Sunday, August 7, 2011

The only person I loved died a while back; how do I get over the grief?

A couple of years ago I lost the only person I ever loved romantically, and I can not get over it completely. I never loved or liked anyone before this person. I was going to tell him how I felt about him, but he passed away suddenly, and I have been grieving over this whole thing. Crying, sad dreams, I have let myself go physically, and I am a bit more reclusive. Sometimes I can go months without even thinking about this whole ordeal, then something will remind me of that person, and I am back to grief, and it hurts so bad, I have never felt pain like this. I know this person loved me, but I at least wanted to tell him how I felt before he died - for myself, and now he is gone and I will never get that chance. Someone told me I can tell him now, in spirit, but it is not good enough. I tried talking about it with a therapist, but it only makes it worse. So I have just suppressed it, and I try not to think about it.
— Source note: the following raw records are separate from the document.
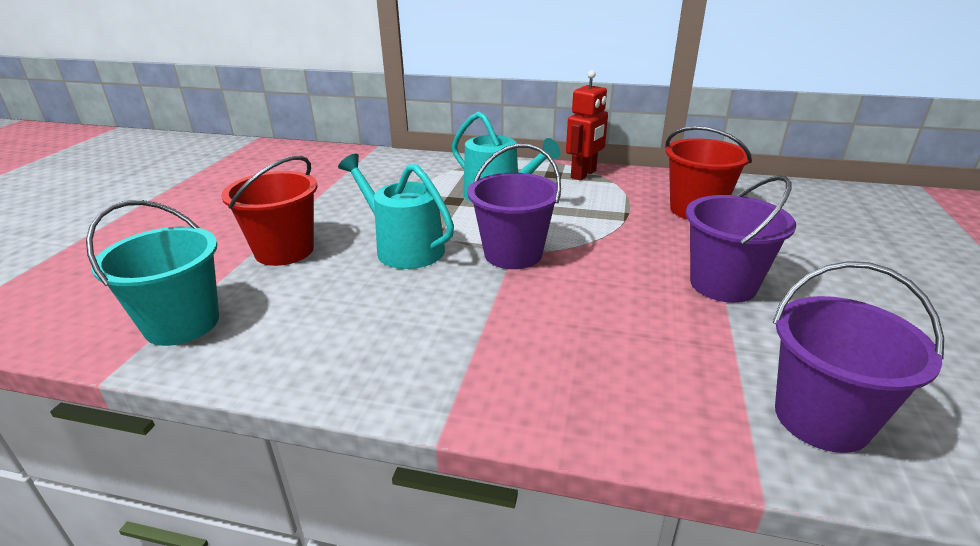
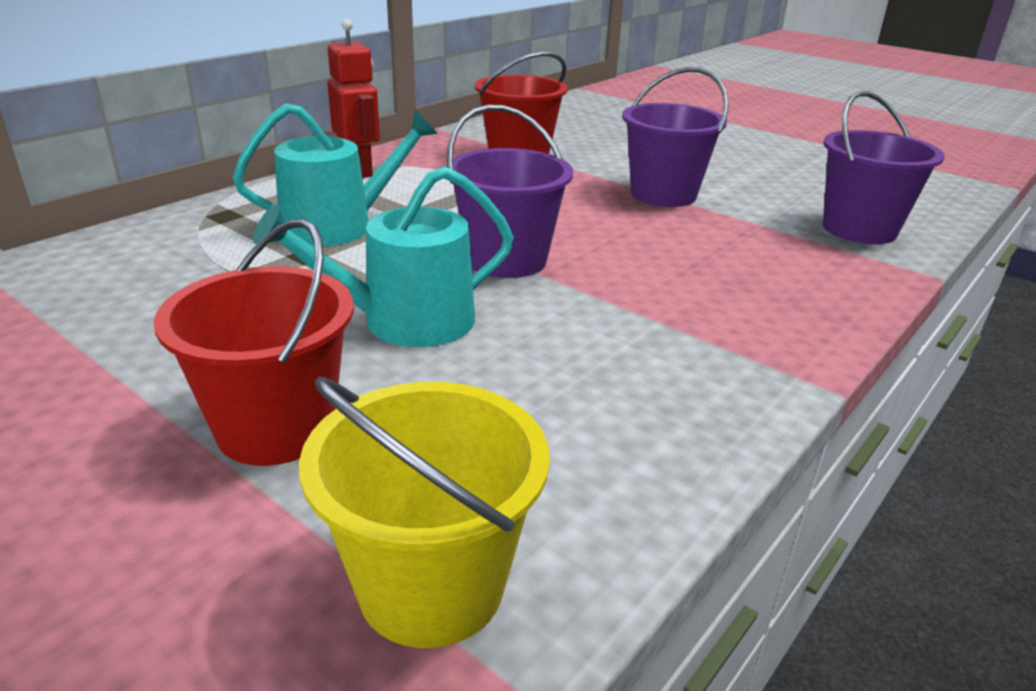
camera: 65 degrees left, 0 degrees up
(182, 324) = (431, 586): turquoise bucket -> yellow bucket

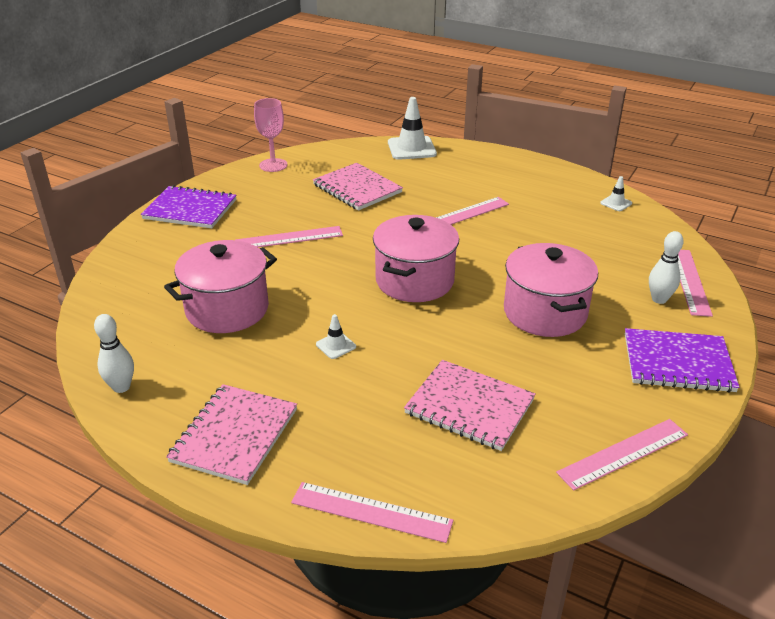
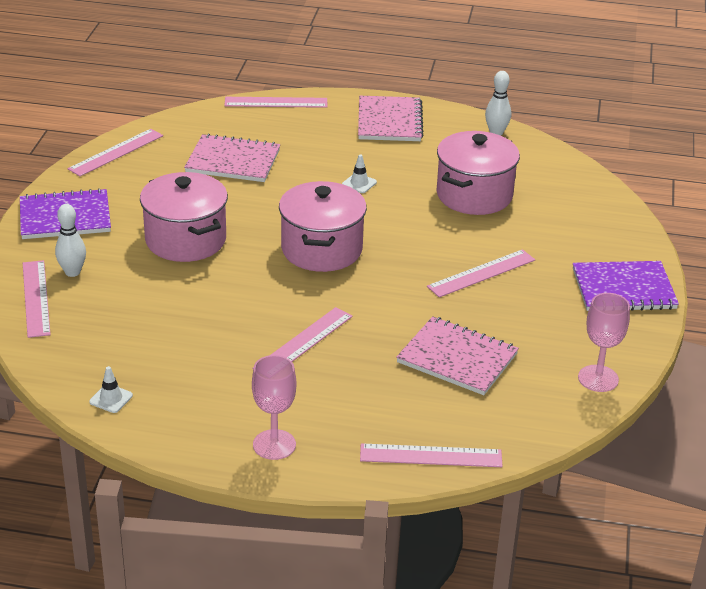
camera: 160 degrees right, 0 degrees up
(411, 148) = (431, 455): white traffic cone -> pink ruler
(506, 166) = (274, 445): none -> pink goblet

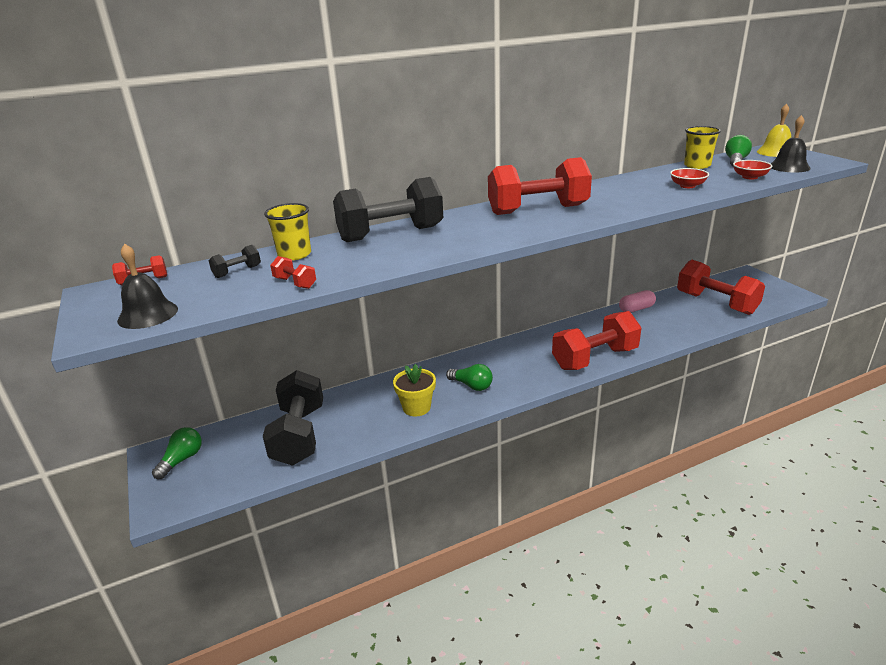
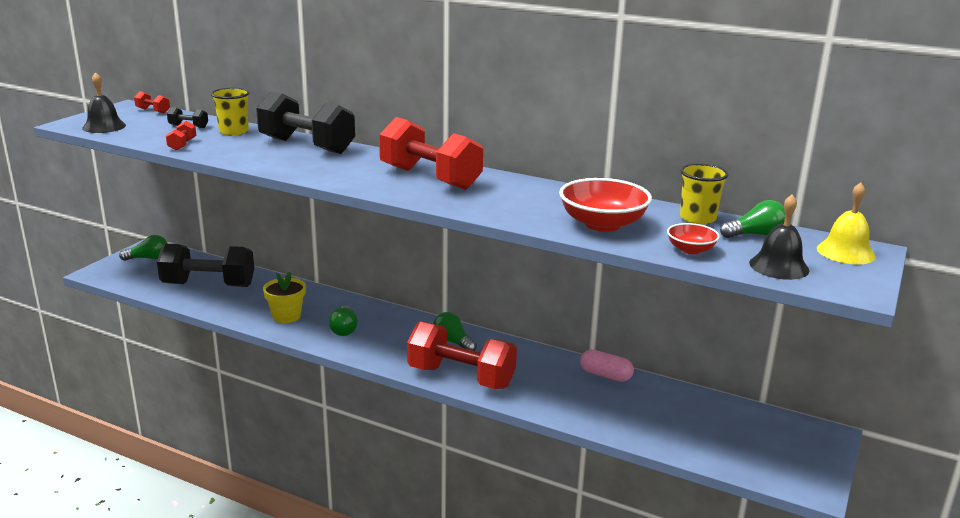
camera: 50 degrees right, 5 degrees down
(299, 435) = (208, 285): black dumbbell -> black dumbbell turned 45 degrees clockwise
(541, 346) = (453, 342): none -> green light bulb
(687, 186) = (602, 224): red bowl -> red bowl, size x1.88
(716, 303) = (695, 426): red dumbbell -> none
That works for a few months, but at some point I am back to being sad, my emotions are very uncontrollable now, I was never like this before. I never loved anyone before this guy, and I don't find anyone attractive after him either, I never cared about being in a relationship or anything before him, so it cuts very deep. What do I do? Please do not say "get over it" or "move on", trust me, I've tried. Please be more specific in how I can move on if you have any advice.